*** Begin section ***

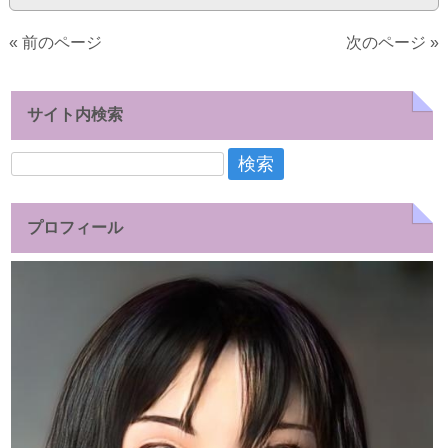
« 前のページ
次のページ »
サイト内検索
検
索:
プロフィール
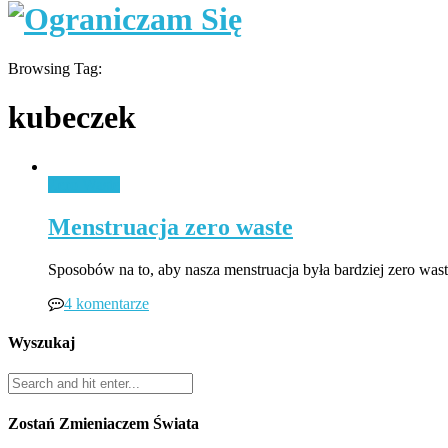
Browsing Tag:
kubeczek
Zero Waste
Menstruacja zero waste
Sposobów na to, aby nasza menstruacja była bardziej zero wast
4 komentarze
Wyszukaj
Zostań Zmieniaczem Świata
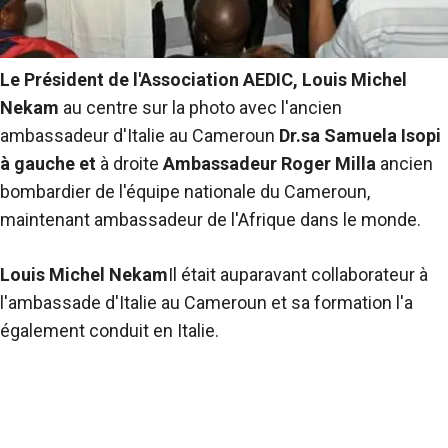
Le Président de l'Association AEDIC,
Louis Michel
Nekam
au centre sur la photo avec l'ancien
ambassadeur d'Italie au Cameroun
Dr.sa
Samuela Isopi
à gauche et
à droite
Ambassadeur Roger Milla
ancien
bombardier de l'équipe nationale du Cameroun,
maintenant ambassadeur de l'Afrique dans le monde.
Louis Michel Nekam
Il était auparavant collaborateur à
l'ambassade d'Italie au Cameroun et sa formation l'a
également conduit en Italie.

*** End section ***

What needs to be done> Transcribe the data completely. No pictures should appear in the transcription.

Response to this task>
« 前のページ
次のページ »
サイト内検索
検
索:
プロフィール
Browsing Tag:
kubeczek
Zero Waste
Menstruacja zero waste
Sposobów na to, aby nasza menstruacja była bardziej zero wast
4 komentarze
Wyszukaj
Zostań Zmieniaczem Świata
Le Président de l'Association AEDIC,
Louis Michel
Nekam
au centre sur la photo avec l'ancien
ambassadeur d'Italie au Cameroun
Dr.sa
Samuela Isopi
à gauche et
à droite
Ambassadeur Roger Milla
ancien
bombardier de l'équipe nationale du Cameroun,
maintenant ambassadeur de l'Afrique dans le monde.
Louis Michel Nekam
Il était auparavant collaborateur à
l'ambassade d'Italie au Cameroun et sa formation l'a
également conduit en Italie.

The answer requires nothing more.